Introduction
What is Chanterelle?
Chanterelle is a lightweight desktop application designed for data scientists and ML engineers to easily test, present and share models and findings in a structured and interactive way. It allows model developers to:
- 📄 Describe models using structured metadata
- 📊 Show insights and findings through an optional report page
- 🧠 Interact with the model via a user-defined input/output interface
Why use Chanterelle?
- Local, simple, and secure – No need to deploy to the cloud, especially before production.

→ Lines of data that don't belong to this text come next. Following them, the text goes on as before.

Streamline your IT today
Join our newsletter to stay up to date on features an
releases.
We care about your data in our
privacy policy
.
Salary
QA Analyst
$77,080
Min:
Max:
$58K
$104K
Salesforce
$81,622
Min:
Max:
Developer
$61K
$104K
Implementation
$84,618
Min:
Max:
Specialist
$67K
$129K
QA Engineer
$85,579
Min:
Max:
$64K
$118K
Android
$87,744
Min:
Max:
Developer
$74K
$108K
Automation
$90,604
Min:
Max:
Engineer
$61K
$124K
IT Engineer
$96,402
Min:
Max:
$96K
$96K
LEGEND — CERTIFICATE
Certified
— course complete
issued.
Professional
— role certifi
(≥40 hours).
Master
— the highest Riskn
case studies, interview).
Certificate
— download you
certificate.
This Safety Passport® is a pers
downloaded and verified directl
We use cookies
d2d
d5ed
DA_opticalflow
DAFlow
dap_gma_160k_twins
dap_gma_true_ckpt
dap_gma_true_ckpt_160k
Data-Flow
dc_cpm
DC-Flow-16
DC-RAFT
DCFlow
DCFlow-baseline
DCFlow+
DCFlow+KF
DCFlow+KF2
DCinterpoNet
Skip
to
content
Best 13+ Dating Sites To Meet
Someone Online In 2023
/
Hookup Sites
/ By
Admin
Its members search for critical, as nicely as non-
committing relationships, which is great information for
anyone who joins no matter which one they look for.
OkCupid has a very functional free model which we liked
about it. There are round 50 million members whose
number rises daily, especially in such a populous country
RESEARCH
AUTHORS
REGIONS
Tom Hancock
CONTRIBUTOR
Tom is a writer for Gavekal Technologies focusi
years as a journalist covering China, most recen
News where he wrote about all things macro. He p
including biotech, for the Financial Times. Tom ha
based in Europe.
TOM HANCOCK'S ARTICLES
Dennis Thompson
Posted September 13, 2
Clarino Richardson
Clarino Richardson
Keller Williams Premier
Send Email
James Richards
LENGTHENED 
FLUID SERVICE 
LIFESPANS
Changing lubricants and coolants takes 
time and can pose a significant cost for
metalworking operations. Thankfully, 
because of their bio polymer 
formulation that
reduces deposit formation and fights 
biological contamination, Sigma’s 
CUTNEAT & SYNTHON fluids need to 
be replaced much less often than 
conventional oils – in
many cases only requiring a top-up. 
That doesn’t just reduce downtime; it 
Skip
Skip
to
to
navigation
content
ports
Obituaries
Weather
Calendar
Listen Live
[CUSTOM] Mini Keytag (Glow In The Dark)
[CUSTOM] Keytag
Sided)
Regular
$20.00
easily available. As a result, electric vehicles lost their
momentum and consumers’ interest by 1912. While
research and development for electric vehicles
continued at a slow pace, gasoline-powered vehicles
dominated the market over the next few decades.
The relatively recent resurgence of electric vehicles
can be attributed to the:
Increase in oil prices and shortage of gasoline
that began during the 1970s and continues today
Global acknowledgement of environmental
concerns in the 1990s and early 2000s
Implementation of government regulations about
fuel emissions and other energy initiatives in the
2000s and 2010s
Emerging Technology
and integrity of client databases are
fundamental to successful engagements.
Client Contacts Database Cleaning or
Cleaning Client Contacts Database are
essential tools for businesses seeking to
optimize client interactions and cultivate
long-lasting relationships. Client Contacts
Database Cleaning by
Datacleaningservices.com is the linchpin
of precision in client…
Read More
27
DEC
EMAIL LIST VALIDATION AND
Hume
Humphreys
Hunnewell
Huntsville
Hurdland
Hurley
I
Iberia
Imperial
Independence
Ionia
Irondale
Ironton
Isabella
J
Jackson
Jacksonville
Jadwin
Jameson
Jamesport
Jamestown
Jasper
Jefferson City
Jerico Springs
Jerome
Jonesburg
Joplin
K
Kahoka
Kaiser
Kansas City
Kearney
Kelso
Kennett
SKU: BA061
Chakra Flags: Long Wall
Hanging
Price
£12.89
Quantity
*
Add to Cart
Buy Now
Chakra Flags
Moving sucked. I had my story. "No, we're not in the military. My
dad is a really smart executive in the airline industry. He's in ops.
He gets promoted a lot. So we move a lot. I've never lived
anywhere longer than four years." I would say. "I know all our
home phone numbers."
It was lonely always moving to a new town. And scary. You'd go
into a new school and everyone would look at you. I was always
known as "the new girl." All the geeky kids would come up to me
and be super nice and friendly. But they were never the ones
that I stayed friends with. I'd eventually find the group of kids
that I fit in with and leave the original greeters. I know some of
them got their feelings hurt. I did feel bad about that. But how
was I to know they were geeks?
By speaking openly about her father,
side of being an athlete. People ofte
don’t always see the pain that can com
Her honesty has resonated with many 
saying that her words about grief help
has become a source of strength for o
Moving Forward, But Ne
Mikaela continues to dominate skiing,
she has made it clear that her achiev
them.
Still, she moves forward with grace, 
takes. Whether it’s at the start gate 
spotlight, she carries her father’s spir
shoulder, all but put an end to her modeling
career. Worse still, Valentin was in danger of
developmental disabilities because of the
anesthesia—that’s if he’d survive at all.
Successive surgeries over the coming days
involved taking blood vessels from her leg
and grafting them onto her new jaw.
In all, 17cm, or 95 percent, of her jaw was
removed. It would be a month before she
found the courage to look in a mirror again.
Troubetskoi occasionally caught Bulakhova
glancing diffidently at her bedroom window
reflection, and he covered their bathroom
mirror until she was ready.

- Share models easily – Present models, results, and visual findings with minimal setup
- Structure your work – Organize metadata, reports, and interfaces in a clear, reusable format
- Collaborate like code – Project files are JSON + Python, so teams can version them in Git, push to shared repos, and review changes just like with source code
- Integrate with your workflow – Fully compatible with existing Python environments and model pipelines
How It Works
Chanterelle is built around three core components, all configurable by the model developer:
1. Model Metadata
Specify inputs, outputs, and UI settings using a JSON configuration.
2. Model Functions
Write your core Python functions to:
- Load and prepare your model
- Transform inputs
- Run predictions
- Return outputs and, optionally, generate dynamic visualizations or plots
These functions allow Chanterelle to serve as a lightweight local UI for testing and showcasing your model. Preparing these functions also makes it easier to deploy models elsewhere (e.g. AWS SageMaker).
3. Insights & Findings (Optional)
You can include a dedicated page for:
- Model results, KPIs, and benchmark comparisons
- Visual findings like feature importance plots, confusion matrices, partial dependence plots or cohort analyses.
All content is defined via a JSON structure linked to static or dynamic visual outputs.